# Prop Chatter?



## bermuda (Aug 22, 2010)

Don't know what causes it but you will experience it if you buy a new suzuki 25/30 and install a stainless prop - its a real loud banging noise coming from your lower unit. Does not sound good.


----------



## Pudldux (Mar 3, 2016)

Curious also. Suzuki 60 has chatter when motor just engaged any throttle thereafter and it's gone. Weird!


----------



## RunningOnEmpty (Jun 20, 2015)

It's caused from the clutch dog going in and out of engagement. 2 strokes fire on every stroke and it holds the gear mesh tight vs the 4 stroke that fires every other stroke. I bought a brand new suzuki and sold it after giving up on running a stainless prop. The bigger and heavier the prop the worse it gets. The little 25/30hp suzuki takes a 40/50hp sized prop and the gear case just can't handle it. The prop manufactures have developed new cushioned hubs that eliminate the chatter on the big 4 strokes.


----------



## RunningOnEmpty (Jun 20, 2015)

bermuda said:


> Don't know what causes it but you will experience it if you buy a new suzuki 25/30 and install a stainless prop - its a real loud banging noise coming from your lower unit. Does not sound good.

· · · · · · ·

• [Task set]
**1)** In the prop chatter thread, switch "stainless prop" to "aluminum prop" and reproduce the passage from "## bermuda (Aug" up to and including "it's gone. Weird!".
**2)** Condense the paragraph in the prop chatter thread that begins "It's caused from the clutch dog" into a short bulleted list that keeps its main facts.
**3)** Decide whether each statement agrees with the prop chatter thread. Answer yes or no, and quote the words that decide it.
(a) On the Suzuki 60, the chatter goes away once any throttle is applied.
(b) RunningOnEmpty kept the new Suzuki and went on running a stainless prop.
(c) A lighter prop makes the chatter worse.

• [Dataset excerpt]
· · · · · · ·

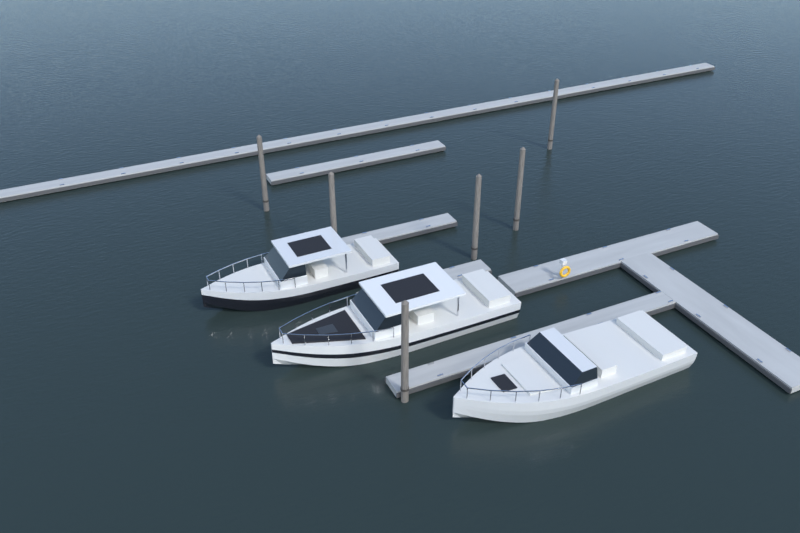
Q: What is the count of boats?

· · · · · · ·

• [Answers for the exercise]
**1)**
## bermuda (Aug 22, 2010)

Don't know what causes it but you will experience it if you buy a new suzuki 25/30 and install a aluminum prop - its a real loud banging noise coming from your lower unit. Does not sound good.


----------



## Pudldux (Mar 3, 2016)

Curious also. Suzuki 60 has chatter when motor just engaged any throttle thereafter and it's gone. Weird!

**2)**
- The chatter comes from the clutch dog going in and out of engagement.
- 2 strokes fire on every stroke and keep the gear mesh tight. 4 strokes fire every other stroke.
- The poster bought a new Suzuki and sold it after giving up on running a stainless prop.
- The bigger and heavier the prop, the worse the chatter.
- The 25/30hp Suzuki takes a 40/50hp sized prop, and its gear case can't handle it.
- Prop manufacturers have developed cushioned hubs that eliminate the chatter on the big 4 strokes.

**3)**
(a) Yes: "any throttle thereafter and it's gone"
(b) No: "I bought a brand new suzuki and sold it after giving up on running a stainless prop."
(c) No: "The bigger and heavier the prop the worse it gets."